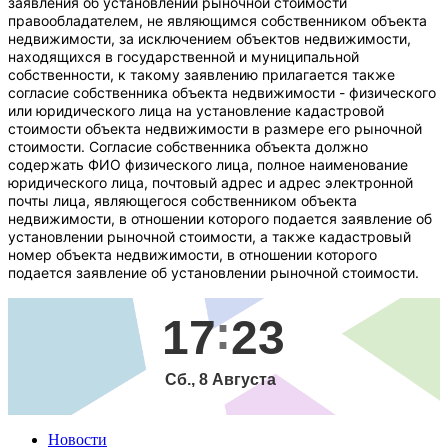
заявления об установлении рыночной стоимости
правообладателем, не являющимся собственником объекта
недвижимости, за исключением объектов недвижимости,
находящихся в государственной и муниципальной
собственности, к такому заявлению прилагается также
согласие собственника объекта недвижимости - физического
или юридического лица на установление кадастровой
стоимости объекта недвижимости в размере его рыночной
стоимости. Согласие собственника объекта должно
содержать ФИО физического лица, полное наименование
юридического лица, почтовый адрес и адрес электронной
почты лица, являющегося собственником объекта
недвижимости, в отношении которого подается заявление об
установлении рыночной стоимости, а также кадастровый
номер объекта недвижимости, в отношении которого
подается заявление об установлении рыночной стоимости.
17
23
Сб., 8 Августа
Новости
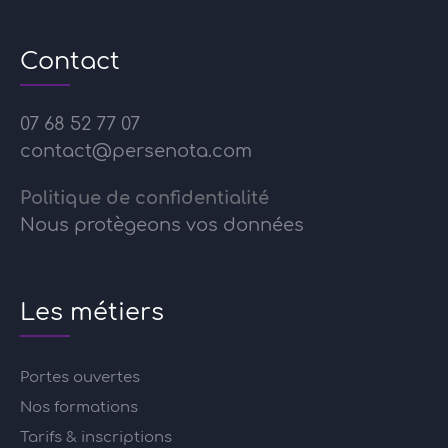
Contact
07 68 52 77 07
contact@persenota.com
Politique de confidentialité
Nous protègeons vos données
Les métiers
Portes ouvertes
Nos formations
Tarifs & inscriptions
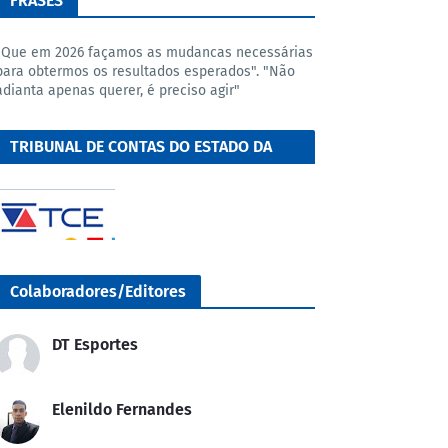
FRASES
"Que em 2026 façamos as mudancas necessárias
para obtermos os resultados esperados". "Não
adianta apenas querer, é preciso agir"
TRIBUNAL DE CONTAS DO ESTADO DA
BAHIA
Colaboradores/Editores
DT Esportes
Elenildo Fernandes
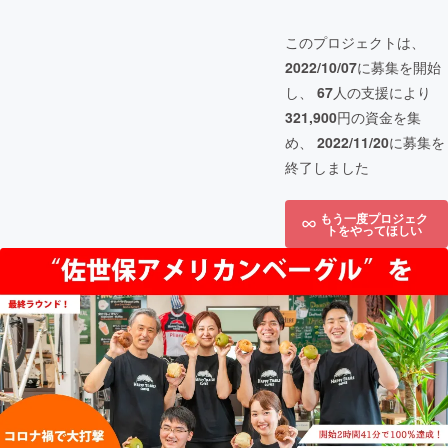
このプロジェクトは、
2022/10/07
に募集を開始
し、
67
人の支援により
321,900
円の資金を集
め、
2022/11/20
に募集を
終了しました
もう一度プロジェク
トをやってほしい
· · · · ·
▶ [PROBLEM] Determine how many lines of the data above contain the string "лица", and give the result with nothing else.

▶ [EXERCISE RESPONSE] 4